The harvested synovium is transported to the outsourced cell-processing facility inside a sterile box. After expansion of the synovial MSCs for several weeks, they can be transported back again to clinics or hospitals for injection. Building and maintaining a cell-processing facility is substantially expensive; therefore, the ability to outsource the synovial MSC expansion step is highly practical for dozens of patients with joint pathology, and this procedure will advance regenerative medicine in this field.

The main disadvantage of this procedure is the possible risk of hemostasis (Table 2). When using arthroscopy, one option for coagulating a bleeding source is the use of a radiofrequency device; however, stopping bleeding at the synovial harvest site is difficult using this technique, even though no major vessels are distributed in the suprapatellar pouch. Local anesthesia with epinephrine can reduce bleeding, and compression should be applied against unpredictable bleeding. In addition, this procedure should be contraindicated in patients with known complications of hemorrhagic disease or who are taking anticoagulation medications.

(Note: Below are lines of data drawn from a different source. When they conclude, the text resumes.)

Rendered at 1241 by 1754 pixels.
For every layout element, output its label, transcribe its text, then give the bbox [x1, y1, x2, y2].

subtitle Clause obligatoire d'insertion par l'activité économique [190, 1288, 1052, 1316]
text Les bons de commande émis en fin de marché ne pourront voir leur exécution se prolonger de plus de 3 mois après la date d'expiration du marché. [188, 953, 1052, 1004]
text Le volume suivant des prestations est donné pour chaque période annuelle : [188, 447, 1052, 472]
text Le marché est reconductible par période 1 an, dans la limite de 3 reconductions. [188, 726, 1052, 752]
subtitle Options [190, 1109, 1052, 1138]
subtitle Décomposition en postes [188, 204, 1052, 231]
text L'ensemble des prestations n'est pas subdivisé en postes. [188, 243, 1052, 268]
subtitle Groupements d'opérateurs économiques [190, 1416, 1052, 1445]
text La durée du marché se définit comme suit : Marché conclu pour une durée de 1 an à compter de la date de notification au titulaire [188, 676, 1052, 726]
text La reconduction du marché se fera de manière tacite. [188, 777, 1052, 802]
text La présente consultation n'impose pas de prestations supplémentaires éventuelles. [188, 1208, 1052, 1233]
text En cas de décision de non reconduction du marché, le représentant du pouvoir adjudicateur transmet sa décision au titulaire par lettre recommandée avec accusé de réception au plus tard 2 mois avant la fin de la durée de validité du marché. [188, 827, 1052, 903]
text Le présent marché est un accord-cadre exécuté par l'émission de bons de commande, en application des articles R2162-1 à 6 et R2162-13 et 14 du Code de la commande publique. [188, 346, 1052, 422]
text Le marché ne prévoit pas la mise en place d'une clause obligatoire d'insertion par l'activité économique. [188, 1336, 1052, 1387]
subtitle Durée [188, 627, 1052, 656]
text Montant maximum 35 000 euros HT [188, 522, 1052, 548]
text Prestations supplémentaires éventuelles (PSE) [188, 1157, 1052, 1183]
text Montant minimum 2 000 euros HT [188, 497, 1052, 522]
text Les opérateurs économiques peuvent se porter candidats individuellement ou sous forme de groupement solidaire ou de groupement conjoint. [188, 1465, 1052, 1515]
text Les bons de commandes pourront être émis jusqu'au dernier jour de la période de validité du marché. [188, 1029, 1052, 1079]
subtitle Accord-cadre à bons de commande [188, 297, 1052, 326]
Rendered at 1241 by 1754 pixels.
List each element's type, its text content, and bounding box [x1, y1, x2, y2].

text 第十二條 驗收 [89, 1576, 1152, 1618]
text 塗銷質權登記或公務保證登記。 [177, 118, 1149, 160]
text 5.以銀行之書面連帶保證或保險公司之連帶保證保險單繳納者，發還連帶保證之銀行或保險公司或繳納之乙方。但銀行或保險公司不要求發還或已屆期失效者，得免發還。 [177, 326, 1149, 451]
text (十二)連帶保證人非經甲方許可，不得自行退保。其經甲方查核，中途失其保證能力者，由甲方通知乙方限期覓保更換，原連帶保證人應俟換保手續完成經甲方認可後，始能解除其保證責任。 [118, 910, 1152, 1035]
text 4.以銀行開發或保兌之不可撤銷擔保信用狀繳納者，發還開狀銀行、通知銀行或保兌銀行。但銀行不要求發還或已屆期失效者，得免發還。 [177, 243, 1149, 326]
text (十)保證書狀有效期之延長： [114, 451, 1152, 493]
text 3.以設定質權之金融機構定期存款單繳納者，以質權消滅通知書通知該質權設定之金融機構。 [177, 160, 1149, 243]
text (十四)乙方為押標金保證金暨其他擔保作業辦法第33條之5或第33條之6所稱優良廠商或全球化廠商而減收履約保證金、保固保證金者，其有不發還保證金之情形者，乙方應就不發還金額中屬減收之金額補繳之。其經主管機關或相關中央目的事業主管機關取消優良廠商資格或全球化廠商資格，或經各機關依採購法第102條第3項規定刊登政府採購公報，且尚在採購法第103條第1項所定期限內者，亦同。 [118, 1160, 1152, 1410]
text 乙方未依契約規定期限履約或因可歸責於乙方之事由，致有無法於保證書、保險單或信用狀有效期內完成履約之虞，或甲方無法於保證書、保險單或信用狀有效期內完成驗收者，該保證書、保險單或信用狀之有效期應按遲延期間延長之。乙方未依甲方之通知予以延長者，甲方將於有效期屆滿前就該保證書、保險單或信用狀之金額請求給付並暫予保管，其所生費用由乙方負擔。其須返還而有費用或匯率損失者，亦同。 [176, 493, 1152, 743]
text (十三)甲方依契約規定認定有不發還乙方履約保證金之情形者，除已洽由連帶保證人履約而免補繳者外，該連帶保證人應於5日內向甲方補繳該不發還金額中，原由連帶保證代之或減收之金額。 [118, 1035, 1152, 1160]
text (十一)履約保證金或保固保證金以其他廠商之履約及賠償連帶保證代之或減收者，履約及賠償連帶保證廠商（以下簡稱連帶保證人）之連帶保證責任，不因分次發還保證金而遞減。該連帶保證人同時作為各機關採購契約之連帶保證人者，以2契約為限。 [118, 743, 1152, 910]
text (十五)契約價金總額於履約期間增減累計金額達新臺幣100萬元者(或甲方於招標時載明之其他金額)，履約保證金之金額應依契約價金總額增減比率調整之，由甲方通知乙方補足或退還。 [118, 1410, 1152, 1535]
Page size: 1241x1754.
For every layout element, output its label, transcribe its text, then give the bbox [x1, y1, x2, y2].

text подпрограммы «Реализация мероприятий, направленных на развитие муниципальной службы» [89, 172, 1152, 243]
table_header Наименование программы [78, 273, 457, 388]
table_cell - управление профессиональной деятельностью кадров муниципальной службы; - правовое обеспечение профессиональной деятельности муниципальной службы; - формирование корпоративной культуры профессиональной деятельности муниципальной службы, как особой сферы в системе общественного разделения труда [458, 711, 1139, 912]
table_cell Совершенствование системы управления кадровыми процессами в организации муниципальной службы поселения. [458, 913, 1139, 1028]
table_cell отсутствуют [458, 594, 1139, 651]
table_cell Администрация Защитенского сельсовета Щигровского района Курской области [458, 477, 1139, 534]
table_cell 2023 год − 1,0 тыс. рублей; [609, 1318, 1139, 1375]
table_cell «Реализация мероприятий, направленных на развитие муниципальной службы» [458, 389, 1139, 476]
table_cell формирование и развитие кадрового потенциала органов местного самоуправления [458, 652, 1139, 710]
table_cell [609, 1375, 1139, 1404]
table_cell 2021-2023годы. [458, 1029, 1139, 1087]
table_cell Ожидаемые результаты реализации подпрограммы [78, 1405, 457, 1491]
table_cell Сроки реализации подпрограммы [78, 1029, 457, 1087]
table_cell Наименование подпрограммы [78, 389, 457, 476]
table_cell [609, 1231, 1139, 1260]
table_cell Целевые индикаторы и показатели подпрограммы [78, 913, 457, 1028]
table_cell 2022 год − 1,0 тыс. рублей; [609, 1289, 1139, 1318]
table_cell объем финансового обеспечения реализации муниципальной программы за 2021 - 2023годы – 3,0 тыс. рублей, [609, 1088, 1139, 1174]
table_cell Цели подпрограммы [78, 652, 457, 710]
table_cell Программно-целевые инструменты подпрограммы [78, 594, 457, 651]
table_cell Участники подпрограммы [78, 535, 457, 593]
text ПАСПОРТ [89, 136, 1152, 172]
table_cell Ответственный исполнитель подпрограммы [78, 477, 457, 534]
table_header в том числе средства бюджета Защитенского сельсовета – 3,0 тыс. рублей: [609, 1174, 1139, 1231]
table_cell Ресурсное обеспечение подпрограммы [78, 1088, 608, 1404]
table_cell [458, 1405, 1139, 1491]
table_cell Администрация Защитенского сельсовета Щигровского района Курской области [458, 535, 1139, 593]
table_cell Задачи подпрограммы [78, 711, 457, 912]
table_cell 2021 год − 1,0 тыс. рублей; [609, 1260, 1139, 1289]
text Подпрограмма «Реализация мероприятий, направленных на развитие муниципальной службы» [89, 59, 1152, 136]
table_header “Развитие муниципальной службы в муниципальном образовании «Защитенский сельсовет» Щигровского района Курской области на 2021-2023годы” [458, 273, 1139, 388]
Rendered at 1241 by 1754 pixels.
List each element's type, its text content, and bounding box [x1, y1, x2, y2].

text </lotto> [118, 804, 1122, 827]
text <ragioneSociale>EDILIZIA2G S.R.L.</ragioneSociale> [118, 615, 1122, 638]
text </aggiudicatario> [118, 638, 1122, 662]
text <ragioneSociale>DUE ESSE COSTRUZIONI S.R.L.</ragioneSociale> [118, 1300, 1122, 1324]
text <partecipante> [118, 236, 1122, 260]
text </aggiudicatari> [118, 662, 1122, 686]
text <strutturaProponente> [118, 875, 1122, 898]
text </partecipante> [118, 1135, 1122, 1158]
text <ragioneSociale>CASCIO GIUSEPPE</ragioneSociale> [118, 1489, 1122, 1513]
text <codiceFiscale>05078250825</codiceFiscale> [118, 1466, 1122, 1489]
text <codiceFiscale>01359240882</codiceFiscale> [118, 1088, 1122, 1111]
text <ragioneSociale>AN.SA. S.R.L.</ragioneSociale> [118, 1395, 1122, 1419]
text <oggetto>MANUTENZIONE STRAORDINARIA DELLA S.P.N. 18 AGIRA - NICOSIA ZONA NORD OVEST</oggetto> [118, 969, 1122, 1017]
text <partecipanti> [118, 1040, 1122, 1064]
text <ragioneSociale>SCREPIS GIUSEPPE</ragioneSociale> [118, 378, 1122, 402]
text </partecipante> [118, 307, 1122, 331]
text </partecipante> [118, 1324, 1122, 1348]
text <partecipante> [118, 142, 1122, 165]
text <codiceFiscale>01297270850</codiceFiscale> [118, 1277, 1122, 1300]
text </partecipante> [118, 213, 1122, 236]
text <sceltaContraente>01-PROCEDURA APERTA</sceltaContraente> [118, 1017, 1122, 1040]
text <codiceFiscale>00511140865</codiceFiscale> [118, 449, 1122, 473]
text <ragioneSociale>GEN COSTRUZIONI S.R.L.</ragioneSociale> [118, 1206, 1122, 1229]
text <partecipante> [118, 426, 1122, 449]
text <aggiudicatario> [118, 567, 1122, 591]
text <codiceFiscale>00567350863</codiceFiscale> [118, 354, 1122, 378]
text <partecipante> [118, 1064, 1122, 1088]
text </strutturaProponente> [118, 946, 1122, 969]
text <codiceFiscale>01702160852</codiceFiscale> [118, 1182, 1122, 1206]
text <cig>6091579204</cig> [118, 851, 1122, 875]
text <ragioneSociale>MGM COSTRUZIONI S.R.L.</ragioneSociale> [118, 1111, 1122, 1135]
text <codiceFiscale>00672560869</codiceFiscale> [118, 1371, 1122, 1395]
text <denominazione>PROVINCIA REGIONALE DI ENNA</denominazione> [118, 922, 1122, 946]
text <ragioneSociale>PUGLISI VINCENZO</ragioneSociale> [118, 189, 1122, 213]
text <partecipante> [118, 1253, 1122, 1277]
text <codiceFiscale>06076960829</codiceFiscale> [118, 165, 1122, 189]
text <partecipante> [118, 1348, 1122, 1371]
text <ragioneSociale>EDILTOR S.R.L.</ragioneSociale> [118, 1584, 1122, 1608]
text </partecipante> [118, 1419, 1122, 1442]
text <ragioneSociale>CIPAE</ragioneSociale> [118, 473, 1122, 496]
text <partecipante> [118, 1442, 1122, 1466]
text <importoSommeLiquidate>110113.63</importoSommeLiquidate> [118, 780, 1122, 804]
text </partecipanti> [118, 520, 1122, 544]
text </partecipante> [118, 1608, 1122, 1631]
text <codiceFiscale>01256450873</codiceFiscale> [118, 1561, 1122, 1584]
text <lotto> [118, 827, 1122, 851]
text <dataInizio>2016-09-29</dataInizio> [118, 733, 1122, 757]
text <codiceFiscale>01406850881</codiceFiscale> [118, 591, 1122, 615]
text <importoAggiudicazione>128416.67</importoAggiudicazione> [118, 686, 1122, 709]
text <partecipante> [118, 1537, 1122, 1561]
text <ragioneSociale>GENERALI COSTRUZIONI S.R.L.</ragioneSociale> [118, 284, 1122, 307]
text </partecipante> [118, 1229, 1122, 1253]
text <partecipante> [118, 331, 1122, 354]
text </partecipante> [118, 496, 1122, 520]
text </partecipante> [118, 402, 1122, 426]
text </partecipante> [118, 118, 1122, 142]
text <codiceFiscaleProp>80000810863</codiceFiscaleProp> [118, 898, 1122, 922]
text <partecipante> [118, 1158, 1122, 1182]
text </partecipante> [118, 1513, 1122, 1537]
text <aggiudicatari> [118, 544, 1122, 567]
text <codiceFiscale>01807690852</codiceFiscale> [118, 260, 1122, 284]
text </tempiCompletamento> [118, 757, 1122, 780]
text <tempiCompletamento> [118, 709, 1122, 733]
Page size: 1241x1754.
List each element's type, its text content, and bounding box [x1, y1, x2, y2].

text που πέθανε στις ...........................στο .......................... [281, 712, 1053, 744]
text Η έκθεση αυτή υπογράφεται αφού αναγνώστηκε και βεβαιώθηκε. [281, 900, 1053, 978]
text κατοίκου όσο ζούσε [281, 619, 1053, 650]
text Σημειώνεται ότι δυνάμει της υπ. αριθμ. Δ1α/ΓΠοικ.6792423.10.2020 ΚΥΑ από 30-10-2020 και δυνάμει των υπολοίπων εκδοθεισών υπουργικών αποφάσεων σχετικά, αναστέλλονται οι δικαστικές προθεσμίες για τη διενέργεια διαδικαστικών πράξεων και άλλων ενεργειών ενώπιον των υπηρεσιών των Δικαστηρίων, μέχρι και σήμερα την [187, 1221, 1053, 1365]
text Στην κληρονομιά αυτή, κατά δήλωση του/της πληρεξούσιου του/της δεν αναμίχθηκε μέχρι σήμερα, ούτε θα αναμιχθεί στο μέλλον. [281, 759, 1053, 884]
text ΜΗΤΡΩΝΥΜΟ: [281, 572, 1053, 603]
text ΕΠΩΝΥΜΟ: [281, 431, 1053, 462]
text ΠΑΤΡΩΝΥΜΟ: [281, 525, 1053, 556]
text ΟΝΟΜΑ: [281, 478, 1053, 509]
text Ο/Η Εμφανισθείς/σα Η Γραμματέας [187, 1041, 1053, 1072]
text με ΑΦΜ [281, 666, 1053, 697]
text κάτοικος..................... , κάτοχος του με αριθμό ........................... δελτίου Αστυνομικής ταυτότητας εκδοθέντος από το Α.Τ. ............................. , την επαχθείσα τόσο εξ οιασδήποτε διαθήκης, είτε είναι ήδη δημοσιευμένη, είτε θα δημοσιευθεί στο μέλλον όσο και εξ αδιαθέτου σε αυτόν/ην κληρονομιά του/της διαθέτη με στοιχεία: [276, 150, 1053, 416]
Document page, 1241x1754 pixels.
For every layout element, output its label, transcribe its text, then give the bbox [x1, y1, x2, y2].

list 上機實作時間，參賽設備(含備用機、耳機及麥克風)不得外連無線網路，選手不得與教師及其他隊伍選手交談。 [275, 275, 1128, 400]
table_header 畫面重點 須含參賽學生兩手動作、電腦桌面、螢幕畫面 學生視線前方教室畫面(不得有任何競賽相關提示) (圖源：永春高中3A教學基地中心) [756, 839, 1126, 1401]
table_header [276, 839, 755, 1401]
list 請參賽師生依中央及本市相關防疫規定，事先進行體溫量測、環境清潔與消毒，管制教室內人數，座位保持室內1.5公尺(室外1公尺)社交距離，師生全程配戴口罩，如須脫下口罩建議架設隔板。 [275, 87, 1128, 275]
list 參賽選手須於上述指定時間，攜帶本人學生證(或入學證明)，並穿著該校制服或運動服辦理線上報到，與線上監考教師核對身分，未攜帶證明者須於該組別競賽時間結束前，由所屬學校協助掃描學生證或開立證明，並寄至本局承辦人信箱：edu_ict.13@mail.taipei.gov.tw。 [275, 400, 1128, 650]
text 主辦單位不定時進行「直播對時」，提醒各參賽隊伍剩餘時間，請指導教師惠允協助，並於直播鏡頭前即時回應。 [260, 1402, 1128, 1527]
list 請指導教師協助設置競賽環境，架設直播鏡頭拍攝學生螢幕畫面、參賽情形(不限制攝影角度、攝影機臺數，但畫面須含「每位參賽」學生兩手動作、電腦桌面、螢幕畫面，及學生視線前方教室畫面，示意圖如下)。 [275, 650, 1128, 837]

The synovial MSCs described in this paper had the ability to adhere to plastic dishes, form colonies, and differentiate into chondrocytes, adipocytes, and calcification in vitro. They also had a specific surface marker pattern as previously reported.,, These characteristics meet the definition of the criteria for MSCs by the International Society for Cell Therapy. Many clinical cases using autologous MSCs derived from mesenchymal tissues, such as synovium, bone marrow, and adipose tissue, have been reported, but no serious complications, such as tumor formation, have been reported. Clinical cases of autologous synovial MSCs for cartilage damage, meniscus damage, and OA are still insufficient to determine their efficacy. Large-scale prospective comparative studies are needed to overcome this limitation.